Exercise goal =>
Your task is to set down the records below again, exactly.

Supplied material =>
=-=-=-=-=

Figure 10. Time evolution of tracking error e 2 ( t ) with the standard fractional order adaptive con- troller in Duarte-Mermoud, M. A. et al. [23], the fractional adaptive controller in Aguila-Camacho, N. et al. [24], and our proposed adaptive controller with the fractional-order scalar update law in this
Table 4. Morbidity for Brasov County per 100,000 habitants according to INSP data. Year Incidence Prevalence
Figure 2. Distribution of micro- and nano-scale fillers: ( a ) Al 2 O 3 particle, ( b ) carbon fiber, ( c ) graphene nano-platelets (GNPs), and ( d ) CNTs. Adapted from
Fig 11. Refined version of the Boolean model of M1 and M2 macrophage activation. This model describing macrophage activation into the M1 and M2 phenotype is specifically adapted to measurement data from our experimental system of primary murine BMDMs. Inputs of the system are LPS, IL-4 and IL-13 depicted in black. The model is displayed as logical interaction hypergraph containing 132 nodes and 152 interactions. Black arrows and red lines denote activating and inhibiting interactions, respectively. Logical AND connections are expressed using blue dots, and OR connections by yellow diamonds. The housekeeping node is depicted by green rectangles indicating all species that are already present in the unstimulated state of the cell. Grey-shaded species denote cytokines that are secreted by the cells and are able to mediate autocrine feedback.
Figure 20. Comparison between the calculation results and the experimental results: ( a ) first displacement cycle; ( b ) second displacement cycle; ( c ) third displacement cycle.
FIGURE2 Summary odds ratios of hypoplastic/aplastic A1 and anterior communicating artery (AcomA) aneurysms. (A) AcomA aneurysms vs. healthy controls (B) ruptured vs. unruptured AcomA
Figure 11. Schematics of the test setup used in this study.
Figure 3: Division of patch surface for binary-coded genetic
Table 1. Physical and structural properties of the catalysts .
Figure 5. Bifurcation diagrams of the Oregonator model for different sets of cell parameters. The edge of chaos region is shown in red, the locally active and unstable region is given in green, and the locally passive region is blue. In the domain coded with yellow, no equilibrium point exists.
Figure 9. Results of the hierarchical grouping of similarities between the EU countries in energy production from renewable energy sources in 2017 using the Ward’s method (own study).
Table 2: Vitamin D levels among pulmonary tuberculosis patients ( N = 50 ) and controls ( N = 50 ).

=-=-=-=-=

Response below =>
Figure 10. Time evolution of tracking error e 2 ( t ) with the standard fractional order adaptive con- troller in Duarte-Mermoud, M. A. et al. [23], the fractional adaptive controller in Aguila-Camacho, N. et al. [24], and our proposed adaptive controller with the fractional-order scalar update law in this
Table 4. Morbidity for Brasov County per 100,000 habitants according to INSP data. Year Incidence Prevalence
Figure 2. Distribution of micro- and nano-scale fillers: ( a ) Al 2 O 3 particle, ( b ) carbon fiber, ( c ) graphene nano-platelets (GNPs), and ( d ) CNTs. Adapted from
Fig 11. Refined version of the Boolean model of M1 and M2 macrophage activation. This model describing macrophage activation into the M1 and M2 phenotype is specifically adapted to measurement data from our experimental system of primary murine BMDMs. Inputs of the system are LPS, IL-4 and IL-13 depicted in black. The model is displayed as logical interaction hypergraph containing 132 nodes and 152 interactions. Black arrows and red lines denote activating and inhibiting interactions, respectively. Logical AND connections are expressed using blue dots, and OR connections by yellow diamonds. The housekeeping node is depicted by green rectangles indicating all species that are already present in the unstimulated state of the cell. Grey-shaded species denote cytokines that are secreted by the cells and are able to mediate autocrine feedback.
Figure 20. Comparison between the calculation results and the experimental results: ( a ) first displacement cycle; ( b ) second displacement cycle; ( c ) third displacement cycle.
FIGURE2 Summary odds ratios of hypoplastic/aplastic A1 and anterior communicating artery (AcomA) aneurysms. (A) AcomA aneurysms vs. healthy controls (B) ruptured vs. unruptured AcomA
Figure 11. Schematics of the test setup used in this study.
Figure 3: Division of patch surface for binary-coded genetic
Table 1. Physical and structural properties of the catalysts .
Figure 5. Bifurcation diagrams of the Oregonator model for different sets of cell parameters. The edge of chaos region is shown in red, the locally active and unstable region is given in green, and the locally passive region is blue. In the domain coded with yellow, no equilibrium point exists.
Figure 9. Results of the hierarchical grouping of similarities between the EU countries in energy production from renewable energy sources in 2017 using the Ward’s method (own study).
Table 2: Vitamin D levels among pulmonary tuberculosis patients ( N = 50 ) and controls ( N = 50 ).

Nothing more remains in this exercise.